"The Eagle" by Alfred, Lord Tennyson


The Eagle
                                        - Alfred, Lord Tennyson

He clasps the crag with crooked hands; 
Close to the sun in lonely lands, 
Ring'd with the azure world, he stands. 

The wrinkled sea beneath him crawls; 
He watches from his mountain walls, 
And like a thunderbolt he falls. 



- national geography
- a sunny day near the seaside cliff

Themes
- human and nature
- man and masculinity


<First stanza>
- ends with "-ands"

1. He clasps the crag with crooked hands.
- "clasps" and "crooked" sound quite masculine
- "crag" is a part of a cliff that juts out from the main body of massive rock. Usually crag is hard and dangerous for human to access, which shows that the eagle is out of reach.
- alliteration of "c" sounds, harsh and hard.
- personification: "hands", not claws. The poet used the eagle to describe about human.

2. Close to the sun in lonely lands,
- The eagle is so high that it seems closer to the sun than the land.
- alliteration of "l" sounds, "lonely lands"
- "lonely lands" high rock surrounded by sky
- "lands" is plural, which is another evidence that this poem is related to human world, where a lot of lands exist.

3. Ring'd with the azure world, he stands.
- The eagle is surrounded by the blue sky.
- "azure" usually describes clean, deep blue ocean as well as the sky. The eagle is at the center of the blue sky.
- He seems to be going to do something amazing, but the first stanza finishes with "he stands".
-"ring'd", not ringed.


<Second Stanza>
- ends with "-alls".

4. The wrinkled sea beneath him crawls.
- wrinkles on the sea are waves seen from a far distance, which is the eagle's perspective.
- The eagle looks down the sea from a high position that he doesn't see the chaos of crushing waves; he just sees the small lines.
- "wrinkled" and "crawls" normally relate to people. Wrinkles are physical indication of old, while crawling is what babies do. The writer subtly shows a life cycle of human through nature.
- "wrinkled" is imperfection

5. He watches from his mountain walls.
- The eagle has been pretty passive: All he has done so far is grasping the crag, standing on there, and watching the wrinkled sea.
- the mountain walls are described as "his", as if he owns them. This shows his power and authority.

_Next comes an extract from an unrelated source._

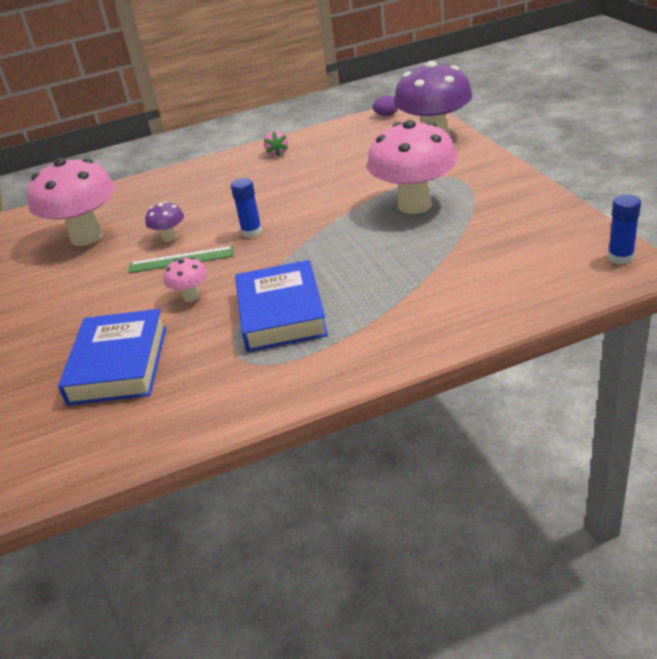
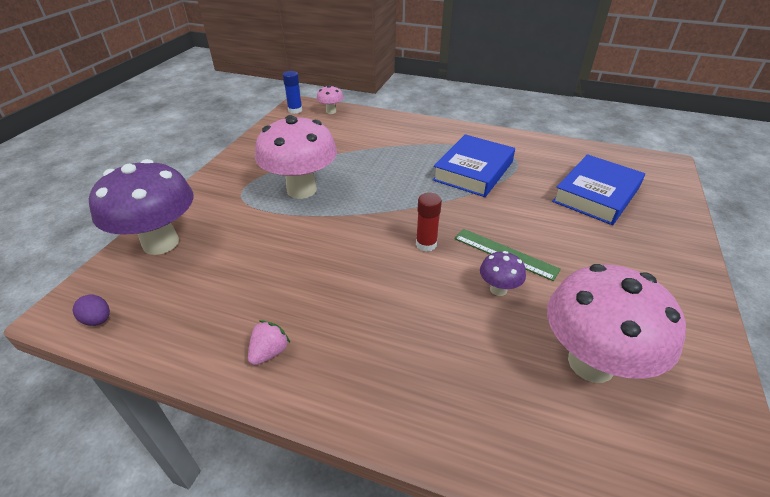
camera: 145 degrees left, 5 degrees up
pink mushroom [164,257,207,302] -> pink mushroom moved to [316,85,343,114]
blue glue stick [231,178,262,238] -> red glue stick [416,193,442,252]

6. And like a thunderbolt he falls.
- He jumps down from the cliff in a very high speed, like a thunderbolt.
- "falls" is also passive. He doesn't dive, he falls, letting gravity do all the work for him.
- simile "thunderbolt". This shows how the speaker views the eagle. We can see thunderbolts for a quick split second, like an eagle falling from a cliff. thunderbolt like Zeus'.